▸ **Task**:
Reproduce the listing below, switching every occurrence of "exam" to "assessment" and leaving all other text unchanged. Omit the pictures from your answer.

▸ **Data shown**:
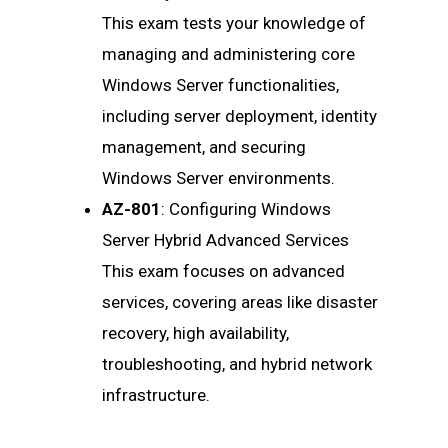
This exam tests your knowledge of
managing and administering core
Windows Server functionalities,
including server deployment, identity
management, and securing
Windows Server environments.
AZ-801
: Configuring Windows
Server Hybrid Advanced Services
This exam focuses on advanced
services, covering areas like disaster
recovery, high availability,
troubleshooting, and hybrid network
infrastructure.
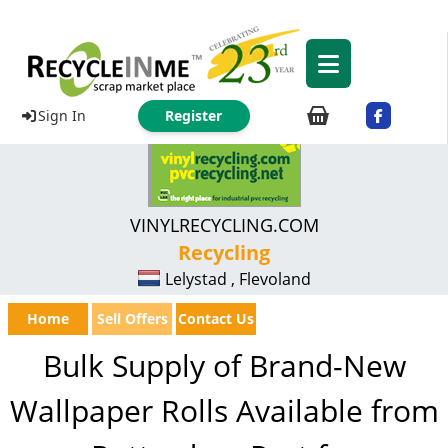
Sign In
Register
VINYLRECYCLING.COM
Recycling
Lelystad , Flevoland
Home
Sell Offers
Contact Us
Bulk Supply of Brand-New
Wallpaper Rolls Available from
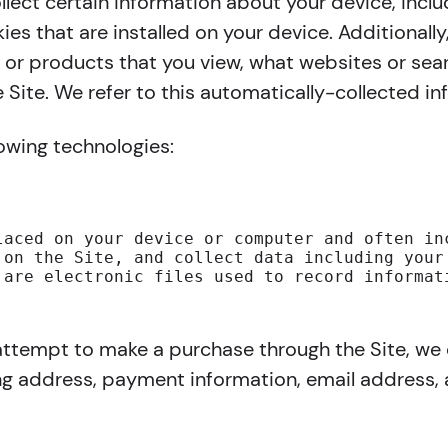
ollect certain information about your device, inc
es that are installed on your device. Additionally
or products that you view, what websites or sear
 Site. We refer to this automatically-collected in
lowing technologies:
laced on your device or computer and often in
 on the Site, and collect data including your
 are electronic files used to record informat
ttempt to make a purchase through the Site, we c
ing address, payment information, email address,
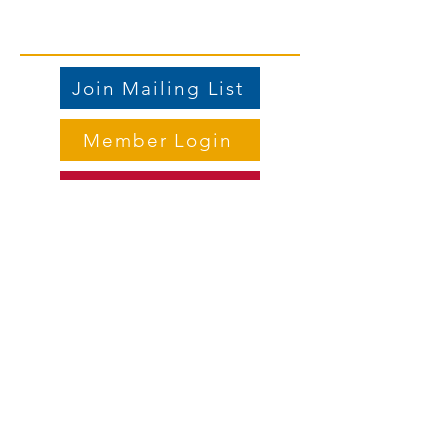
Join Mailing List
Member Login
Store
Contact us
Email
:
vicepresident.lwvdkc@gmail.com
Mailing address:
PO Box 1125, DeKalb IL 60115
Meet the Board Members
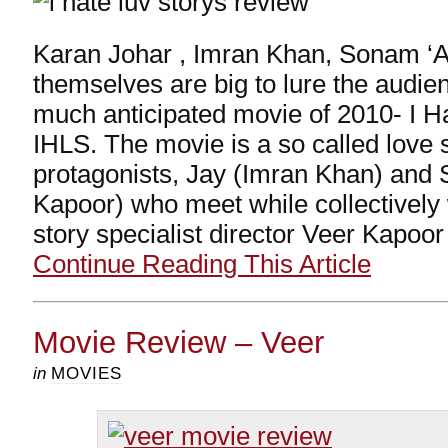
Karan Johar , Imran Khan, Sonam ‘A
themselves are big to lure the audie
much anticipated movie of 2010- I Ha
IHLS. The movie is a so called love 
protagonists, Jay (Imran Khan) and
Kapoor) who meet while collectively 
story specialist director Veer Kapoo
Continue Reading This Article
Movie Review – Veer
in
MOVIES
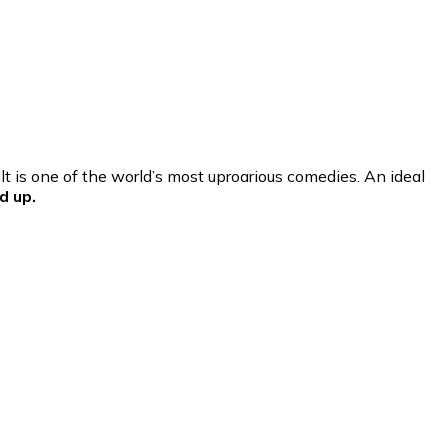
t is one of the world’s most uproarious comedies. An ideal
d up.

▸ **Task result**:
This assessment tests your knowledge of
managing and administering core
Windows Server functionalities,
including server deployment, identity
management, and securing
Windows Server environments.
AZ-801
: Configuring Windows
Server Hybrid Advanced Services
This assessment focuses on advanced
services, covering areas like disaster
recovery, high availability,
troubleshooting, and hybrid network
infrastructure.
Sign In
Register
VINYLRECYCLING.COM
Recycling
Lelystad , Flevoland
Home
Sell Offers
Contact Us
Bulk Supply of Brand-New
Wallpaper Rolls Available from
ollect certain information about your device, inc
es that are installed on your device. Additionally
or products that you view, what websites or sear
 Site. We refer to this automatically-collected in
lowing technologies:
laced on your device or computer and often in
 on the Site, and collect data including your
 are electronic files used to record informat
ttempt to make a purchase through the Site, we c
ing address, payment information, email address,
Join Mailing List
Member Login
Store
Contact us
Email
:
vicepresident.lwvdkc@gmail.com
Mailing address:
PO Box 1125, DeKalb IL 60115
Meet the Board Members
Karan Johar , Imran Khan, Sonam ‘A
themselves are big to lure the audie
much anticipated movie of 2010- I Ha
IHLS. The movie is a so called love 
protagonists, Jay (Imran Khan) and
Kapoor) who meet while collectively 
story specialist director Veer Kapoo
Continue Reading This Article
Movie Review – Veer
in
MOVIES
t is one of the world’s most uproarious comedies. An ideal
d up.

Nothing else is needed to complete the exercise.